▸ **Given request A**
Return, word for word, everything in the news article on Mr. Putin's proposals from "Mr. Putin yesterday" down to "he said yesterday.".

▸ **Page extract**
◇ ◇ ◇

Speaking at a special session of Cabinet members and regional governors, Mr. Putin also announced the creation of a new anti-terror agency to coordinate security efforts across the country.
“The organizers and perpetrators of the terror attack are aiming at the disintegration of the state, the breakup of Russia,” he said. “We need a single organization capable of not only dealing with terror attacks but also working to avert them, destroy criminals in their hideouts and, if necessary, abroad.”
In the last two weeks, Russia has suffered from a series of attacks blamed on Chechen terrorists that has killed more than 400 people.
Still, most of the changes announced yesterday had little direct link to security. Mr. Putin said he would propose to the State Duma, Russia’s lower house of Parliament, that the heads of Russia’s 89 regions and republics no longer be elected by universal suffrage, but essentially appointed by the Kremlin.
He also plans to propose introducing full proportional representation for elections to the Duma – making it next to impossible for small opposition parties to get deputies elected on independent tickets. With the pro-Putin United Russia in control of more than two-thirds of Duma seats, it is almost certain the changes will be approved.
Opposition voices lashed out at the proposals, saying Mr. Putin is using the string of recent attacks in Russia as a pretext to further consolidate his authority.
“Just imagine that after September 11, 2001, George Bush had come to the Senate and proposed that in order to catch [Osama] bin Laden, state governors should no longer be elected by direct suffrage but appointed by Washington,” one of the few independent lawmakers in the Duma, Vladimir Ryzhkov, told the Gazeta.ru online news site.
Since coming to power in 2000, Mr. Putin has reined in the independent press, curtailed the power of regional governors, and transformed Russia’s once-fiesty Parliament into a docile rubber-stamp of Kremlin policy.
Critics, including Secretary of State Powell earlier this year, have warned that Russia appears to be backsliding on democracy.
The opposition Yabloko party, once a strong voice of dissent in the Duma but now without any seats, said in a statement that Mr. Putin is destroying the final vestiges of democracy in Russia by “taking away the right of citizens to elect their representatives.”
“The last links in the system of checks and balances, which have prevented an excessive concentration of power in one pair of hands, are being abolished,” the party said. The Communist Party leader, Gennady Zyuganov, warned that Mr. Putin is trying to transform himself into a modern-day czar.
“The will of a single person is being imposed on the whole of society,” Mr. Zyuganov said. “What he is looking for is the usurping of power.”
Mr. Putin yesterday promised to create a new institution – the Public Chamber – that will be charged with strengthening public oversight of the government and law enforcement agencies. He provided no further details.
Mr. Putin, a former KGB spy, has defended his moves to consolidate power as necessary steps toward ending bureaucracy and corruption, which he says are responsible for security lapses.
“The fight against terror is our shared duty and it requires the mobilization of all the resources of the state,” he said yesterday.

◇ ◇ ◇

▸ **Given request B**
Retype exactly everything in the records from the line containing "green triangle: rotated" down to the end of the records, leaving out the pictures.

◇ ◇ ◇

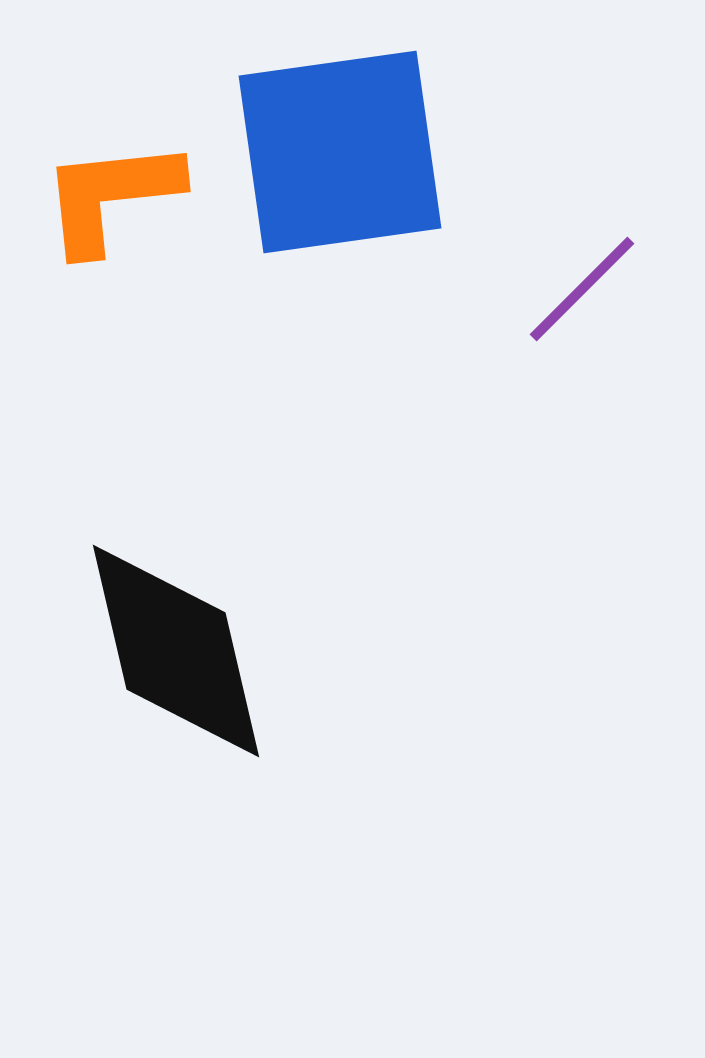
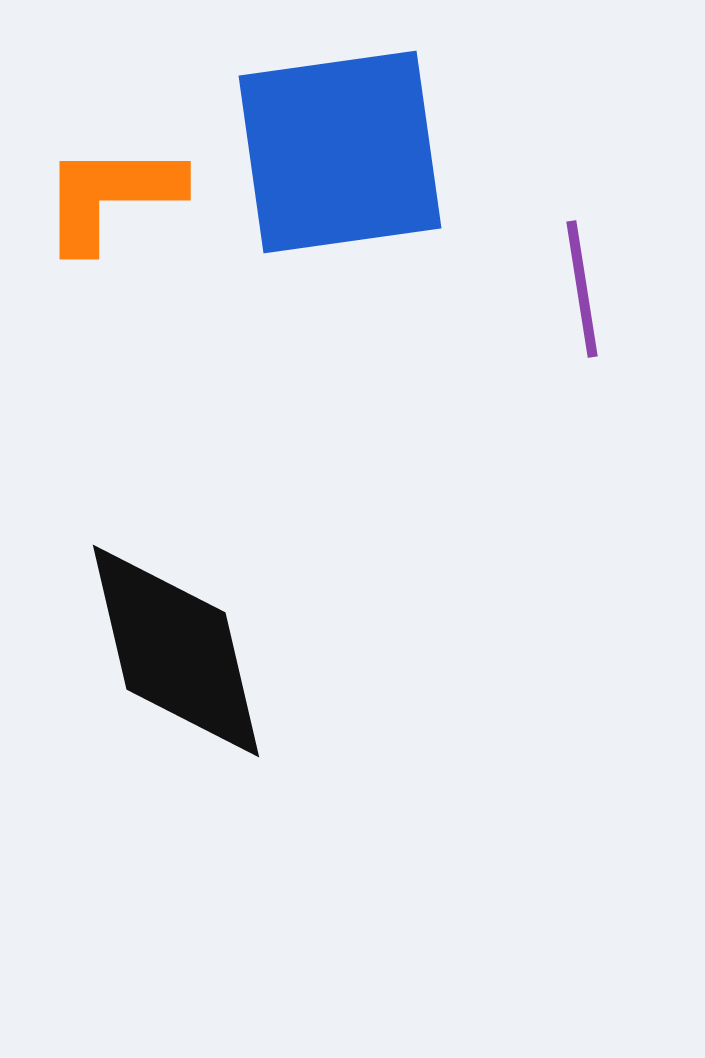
orange L-shape: rotated 6 degrees clockwise
purple line: rotated 54 degrees counterclockwise
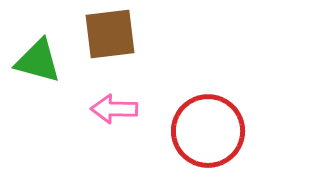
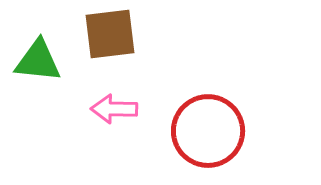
green triangle: rotated 9 degrees counterclockwise
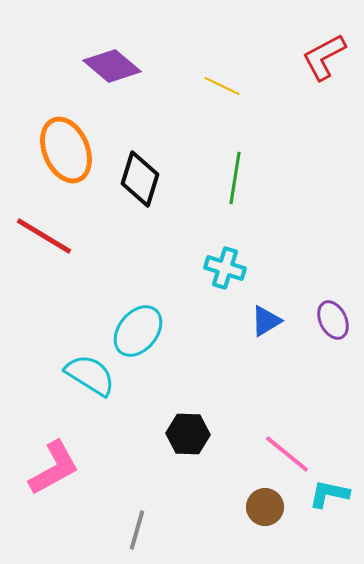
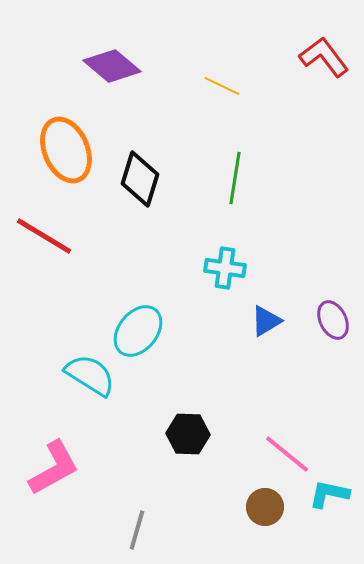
red L-shape: rotated 81 degrees clockwise
cyan cross: rotated 9 degrees counterclockwise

◇ ◇ ◇

▸ **Exercise answer A**
Mr. Putin yesterday promised to create a new institution – the Public Chamber – that will be charged with strengthening public oversight of the government and law enforcement agencies. He provided no further details.
Mr. Putin, a former KGB spy, has defended his moves to consolidate power as necessary steps toward ending bureaucracy and corruption, which he says are responsible for security lapses.
“The fight against terror is our shared duty and it requires the mobilization of all the resources of the state,” he said yesterday.

▸ **Exercise answer B**
green triangle: rotated 9 degrees counterclockwise
red L-shape: rotated 81 degrees clockwise
cyan cross: rotated 9 degrees counterclockwise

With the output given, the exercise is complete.